Here’s how I fumbled and bumbled my way through my experience …
I removed as much negativity from my life as possible. I quit watching television, quit paying attention to the news, and steered clear of toxic people.
I read, read, read, read, and read some more. I read self help books, healing books, spiritual books, any book that would teach me how to gain control over my thoughts and thereby gain control over my life.

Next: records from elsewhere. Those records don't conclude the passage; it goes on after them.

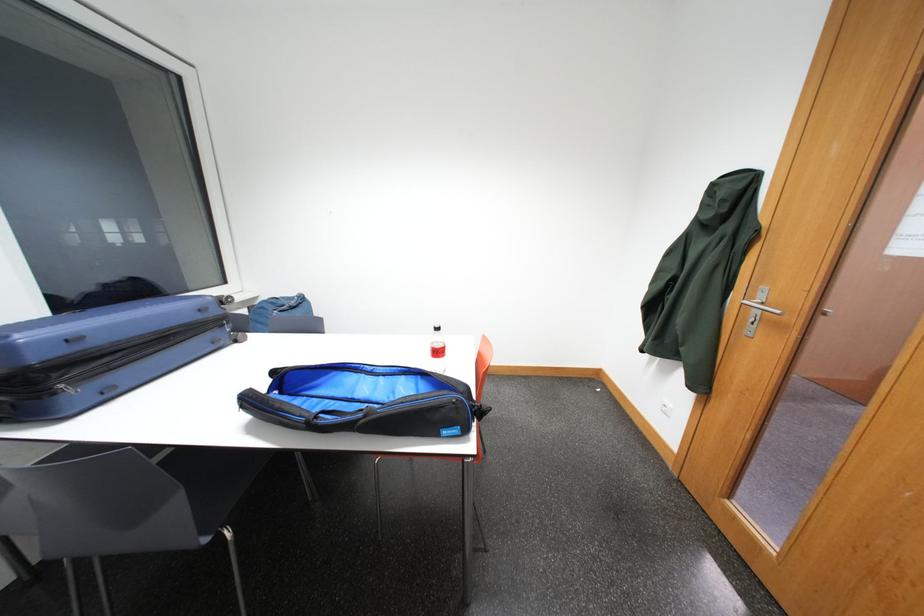
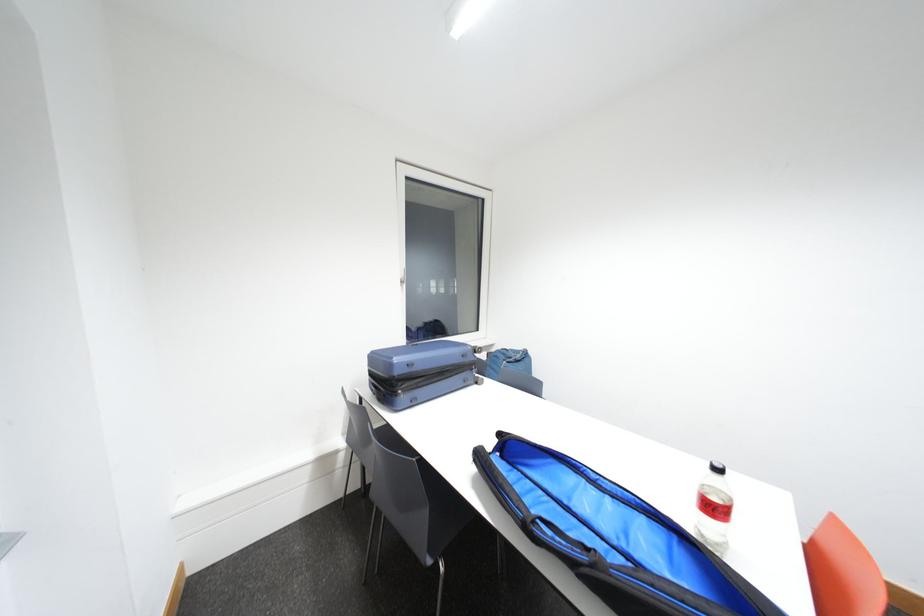
Question: The camera is either moving clockwise (left) or counter-clockwise (right) around the object. The first image is from the beginning of the video and the second image is from the end. Is the camera moving left or right when shooting the video?

Choices:
 (A) Left
 (B) Right

Answer: (B)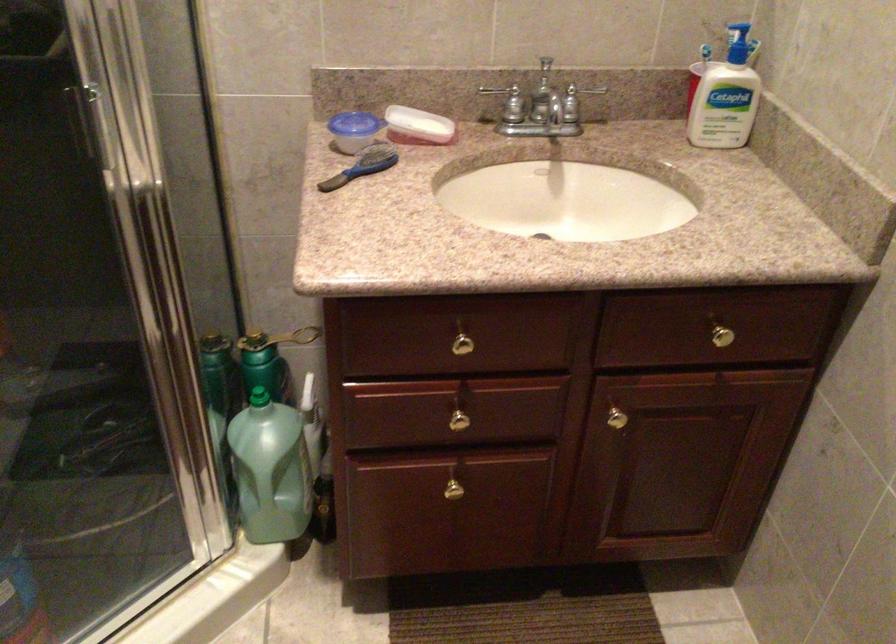
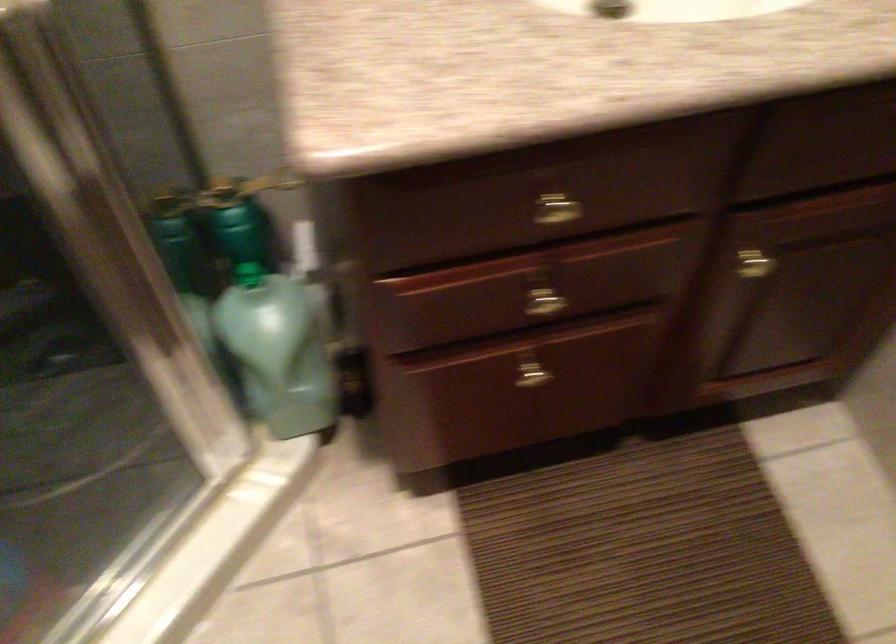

I surrounded myself with amazing, supportive, courageous, self-confident, successful people. One evening in July 2007 I attended an eWomenNetwork “networking” event facilitated by Kymberlee Simantel (who I now consider a dear friend and whom I love tons). That evening proved to be a crucial part of my healing and growing. I have become dear friends with a core group of women from that organization and they have always been there to support me, encourage me, give me a kick in the butt when I need it, and just let me be ME as I worked through all kinds of crud!
I leaned on and let my family help me (my Mom, Frank and my Daddy).
This isn’t going to work for everyone. It’s just what I did and what worked for me. Hey! We are all DIFFERENT!! What works for one person, will not work for someone else. The key is to not give up. Keep on keepin on until you find the perfect recipe for you .. the magic ingredients that will mix well together for you and cook to perfection to bring you through whatever uncomfortable experience you may be going through. One critical thing to keep in mind is to let yourself have those moments, days or even weeks where you aren’t trying so hard to get past and through. It’s crucial to ask for help if you need it, whether it’s professional help or help from friends and family. Be with the uncomfortableness so you can learn and grow within.
Another component that I have just recently completed is a forgiveness exercise. This actually was part of a Money Magic Coaching course facilitated by my friend, Jamie Cooke of MC2 Wealth Solutions, LLC. As part of the course, you write forgiveness letters. This was very healing and therapeutic. Absolutely not something to be done while you are experiencing the rough time. It’s been 6 years now for me. This was just part of the process. I know I’m not done healing and growing and learning. I do know this though … I’m further along than I was 6 years ago and I hope to not be done learning and growing for a very very very long time …
**Please seek professional guidance and support of friends and family if you are experiencing these types of thoughts.